A faithful copy of the data below is required, leaving out every picture.

*** Data records ***

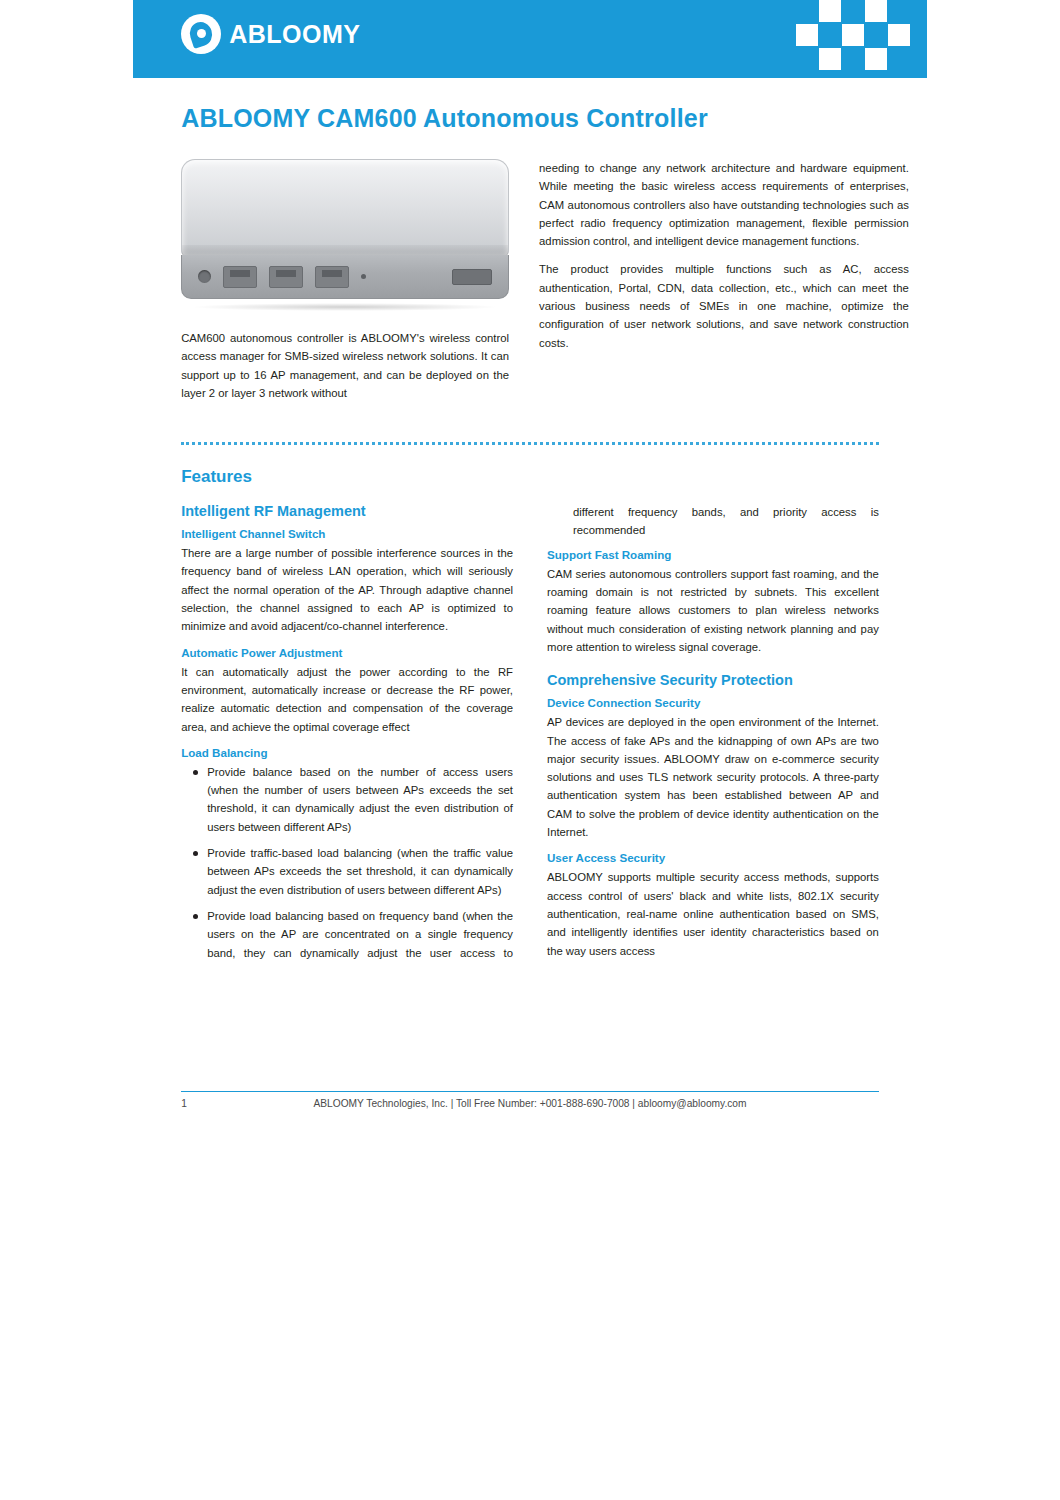ABLOOMY
ABLOOMY CAM600 Autonomous Controller
CAM600 autonomous controller is ABLOOMY's wireless control access manager for SMB-sized wireless network solutions. It can support up to 16 AP management, and can be deployed on the layer 2 or layer 3 network without
needing to change any network architecture and hardware equipment. While meeting the basic wireless access requirements of enterprises, CAM autonomous controllers also have outstanding technologies such as perfect radio frequency optimization management, flexible permission admission control, and intelligent device management functions.
The product provides multiple functions such as AC, access authentication, Portal, CDN, data collection, etc., which can meet the various business needs of SMEs in one machine, optimize the configuration of user network solutions, and save network construction costs.
Features
Intelligent RF Management
Intelligent Channel Switch
There are a large number of possible interference sources in the frequency band of wireless LAN operation, which will seriously affect the normal operation of the AP. Through adaptive channel selection, the channel assigned to each AP is optimized to minimize and avoid adjacent/co-channel interference.
Automatic Power Adjustment
It can automatically adjust the power according to the RF environment, automatically increase or decrease the RF power, realize automatic detection and compensation of the coverage area, and achieve the optimal coverage effect
Load Balancing
Provide balance based on the number of access users (when the number of users between APs exceeds the set threshold, it can dynamically adjust the even distribution of users between different APs)
Provide traffic-based load balancing (when the traffic value between APs exceeds the set threshold, it can dynamically adjust the even distribution of users between different APs)
Provide load balancing based on frequency band (when the users on the AP are concentrated on a single frequency band, they can dynamically adjust the user access to different frequency bands, and priority access is recommended
Support Fast Roaming
CAM series autonomous controllers support fast roaming, and the roaming domain is not restricted by subnets. This excellent roaming feature allows customers to plan wireless networks without much consideration of existing network planning and pay more attention to wireless signal coverage.
Comprehensive Security Protection
Device Connection Security
AP devices are deployed in the open environment of the Internet. The access of fake APs and the kidnapping of own APs are two major security issues. ABLOOMY draw on e-commerce security solutions and uses TLS network security protocols. A three-party authentication system has been established between AP and CAM to solve the problem of device identity authentication on the Internet.
User Access Security
ABLOOMY supports multiple security access methods, supports access control of users' black and white lists, 802.1X security authentication, real-name online authentication based on SMS, and intelligently identifies user identity characteristics based on the way users access
1
ABLOOMY Technologies, Inc. | Toll Free Number: +001-888-690-7008 | abloomy@abloomy.com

*** End of Data records ***

* [Solution]
ABLOOMY
ABLOOMY CAM600 Autonomous Controller
CAM600 autonomous controller is ABLOOMY's wireless control access manager for SMB-sized wireless network solutions. It can support up to 16 AP management, and can be deployed on the layer 2 or layer 3 network without
needing to change any network architecture and hardware equipment. While meeting the basic wireless access requirements of enterprises, CAM autonomous controllers also have outstanding technologies such as perfect radio frequency optimization management, flexible permission admission control, and intelligent device management functions.
The product provides multiple functions such as AC, access authentication, Portal, CDN, data collection, etc., which can meet the various business needs of SMEs in one machine, optimize the configuration of user network solutions, and save network construction costs.
Features
Intelligent RF Management
Intelligent Channel Switch
There are a large number of possible interference sources in the frequency band of wireless LAN operation, which will seriously affect the normal operation of the AP. Through adaptive channel selection, the channel assigned to each AP is optimized to minimize and avoid adjacent/co-channel interference.
Automatic Power Adjustment
It can automatically adjust the power according to the RF environment, automatically increase or decrease the RF power, realize automatic detection and compensation of the coverage area, and achieve the optimal coverage effect
Load Balancing
Provide balance based on the number of access users (when the number of users between APs exceeds the set threshold, it can dynamically adjust the even distribution of users between different APs)
Provide traffic-based load balancing (when the traffic value between APs exceeds the set threshold, it can dynamically adjust the even distribution of users between different APs)
Provide load balancing based on frequency band (when the users on the AP are concentrated on a single frequency band, they can dynamically adjust the user access to different frequency bands, and priority access is recommended
Support Fast Roaming
CAM series autonomous controllers support fast roaming, and the roaming domain is not restricted by subnets. This excellent roaming feature allows customers to plan wireless networks without much consideration of existing network planning and pay more attention to wireless signal coverage.
Comprehensive Security Protection
Device Connection Security
AP devices are deployed in the open environment of the Internet. The access of fake APs and the kidnapping of own APs are two major security issues. ABLOOMY draw on e-commerce security solutions and uses TLS network security protocols. A three-party authentication system has been established between AP and CAM to solve the problem of device identity authentication on the Internet.
User Access Security
ABLOOMY supports multiple security access methods, supports access control of users' black and white lists, 802.1X security authentication, real-name online authentication based on SMS, and intelligently identifies user identity characteristics based on the way users access
1
ABLOOMY Technologies, Inc. | Toll Free Number: +001-888-690-7008 | abloomy@abloomy.com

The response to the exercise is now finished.